スライム義足は、そういった断端への負荷をあらゆる面で軽減してくれる。肌にぴったり吸着するため足を動かしてもズレが起こらないし、ソケットとの間で緩衝材の役割を果たしてくれるから負荷も分散される。装着方法も、足を突っ込む、ベルトを締める、魔力を当てるというたった三ステップであり、日常生活で必要なときだけつけて、あとは外しておくという使い方もしやすい。

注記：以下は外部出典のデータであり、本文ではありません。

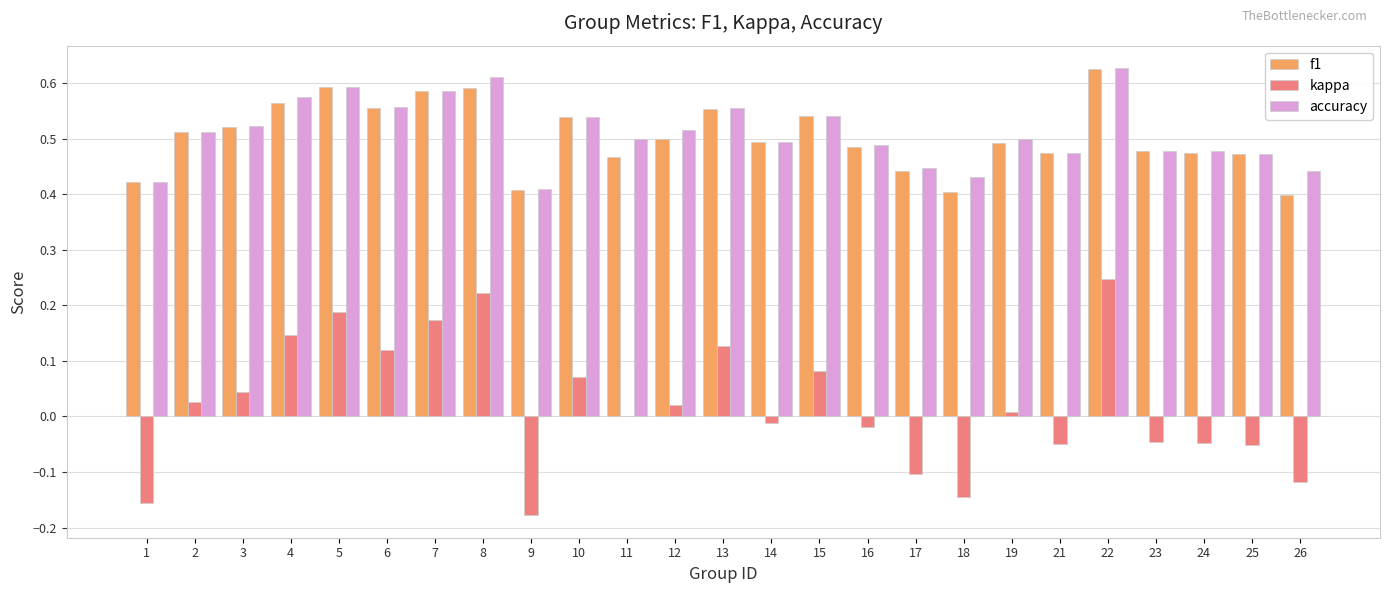

Which category has the highest value in the kappa series?

22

「でも、あくまで日常生活用よ。これでまた冒険ができるとは思わないでね」
反面、スライムで吸着しているとはいえ結局のところはただ足を突っ込んでいるだけなので、走ったり跳んだりといった激しい運動は推奨されない。義足自体もスライムの吸着力を上回らないよう軽い素材で作られており、他のタイプと比べれば壊れやすいそうだ。
あと、ニュルニュルが気持ち悪い。
……とても、気持ち悪い。
まあ背に腹は代えられない。自分で歩けるようにならなければ社会復帰など夢のまた夢、いつまで経ってもみんなを幸せな未来に後押しできるはずもないのだから。このニュルニュルに慣れることが第一歩なら、喜んでやってやろうじゃないか。
「ウォルカ……」
「大丈夫だ。いつまでも寝てられないからな」
心配で心配でたまらないらしい師匠の頭を、ぽんぽんと優しく叩いて。
およそ二週間以上ぶりに、俺は誰の支えも借りず自分の力だけで立ち上がるのだった。